• _The request_:
Rewrite the listing below as a Markdown table with the columns Row and Line, numbering each line and skipping blank ones. Leave the pictures out.

(Records from a data source)
* BEGIN *

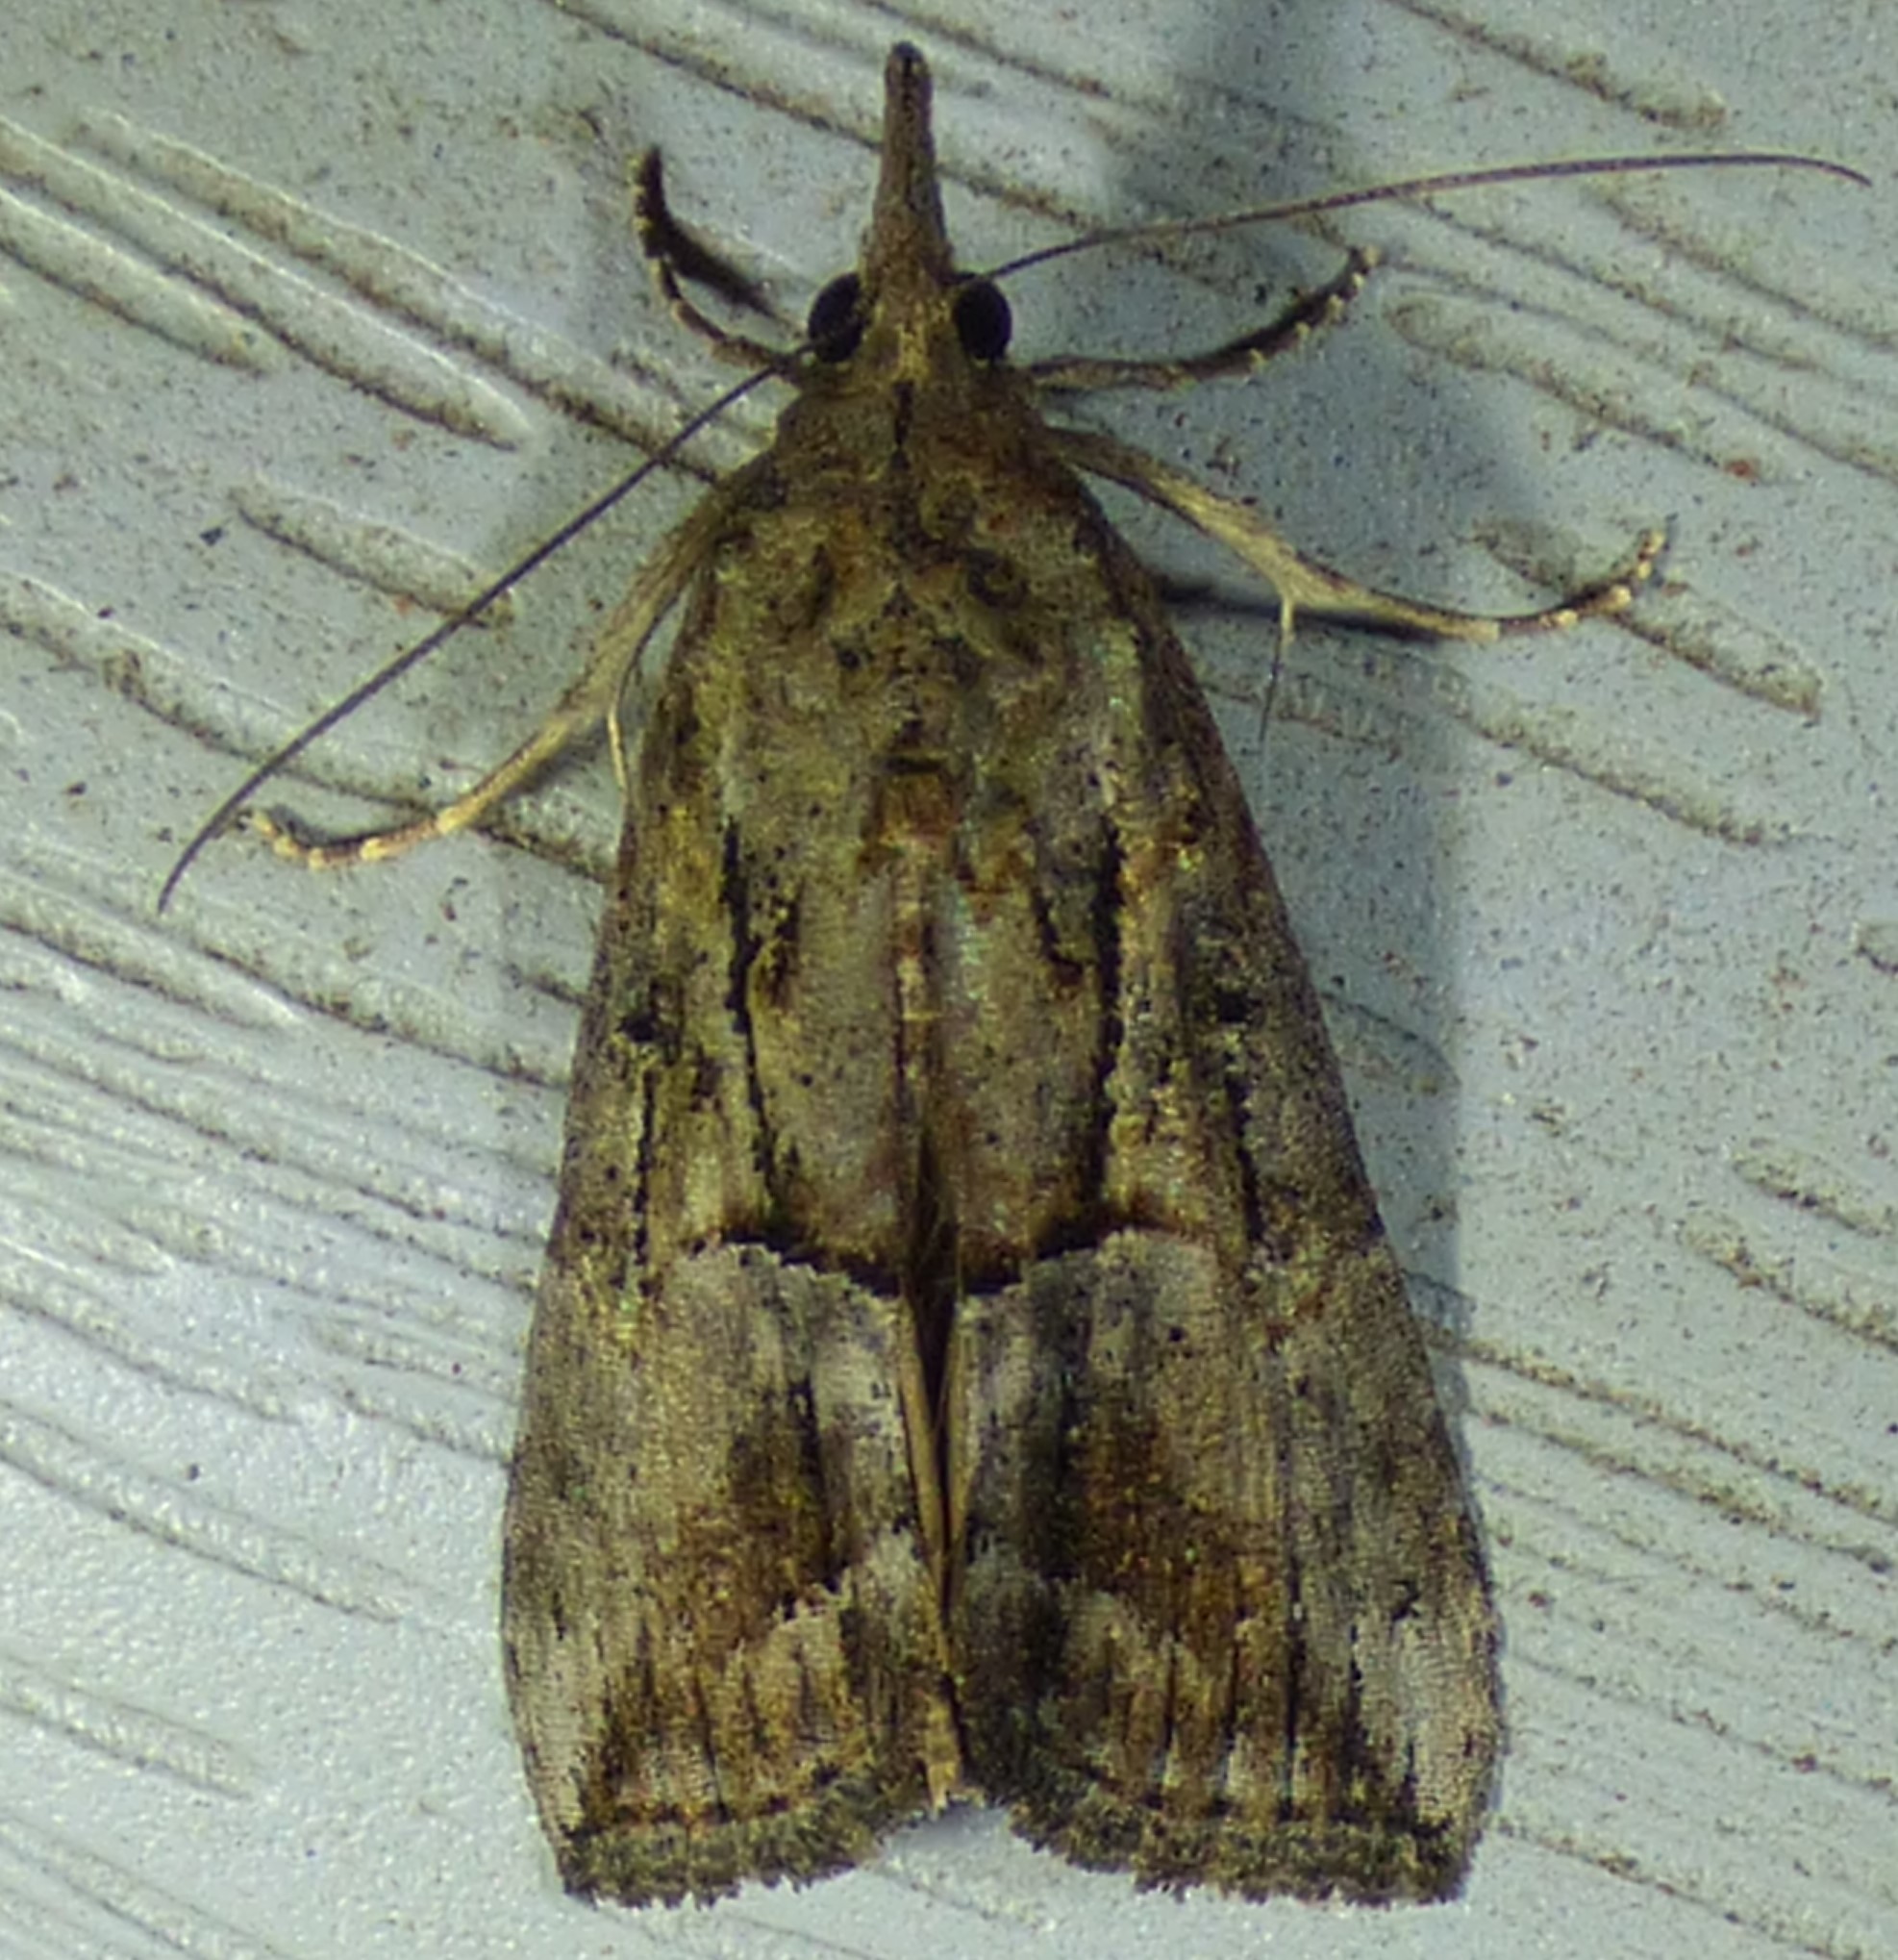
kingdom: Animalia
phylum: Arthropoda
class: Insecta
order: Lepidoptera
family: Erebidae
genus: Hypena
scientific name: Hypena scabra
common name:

* END *

• _Task solution_:
| Row | Line |
|---|---|
| 1 | kingdom: Animalia |
| 2 | phylum: Arthropoda |
| 3 | class: Insecta |
| 4 | order: Lepidoptera |
| 5 | family: Erebidae |
| 6 | genus: Hypena |
| 7 | scientific name: Hypena scabra |
| 8 | common name: |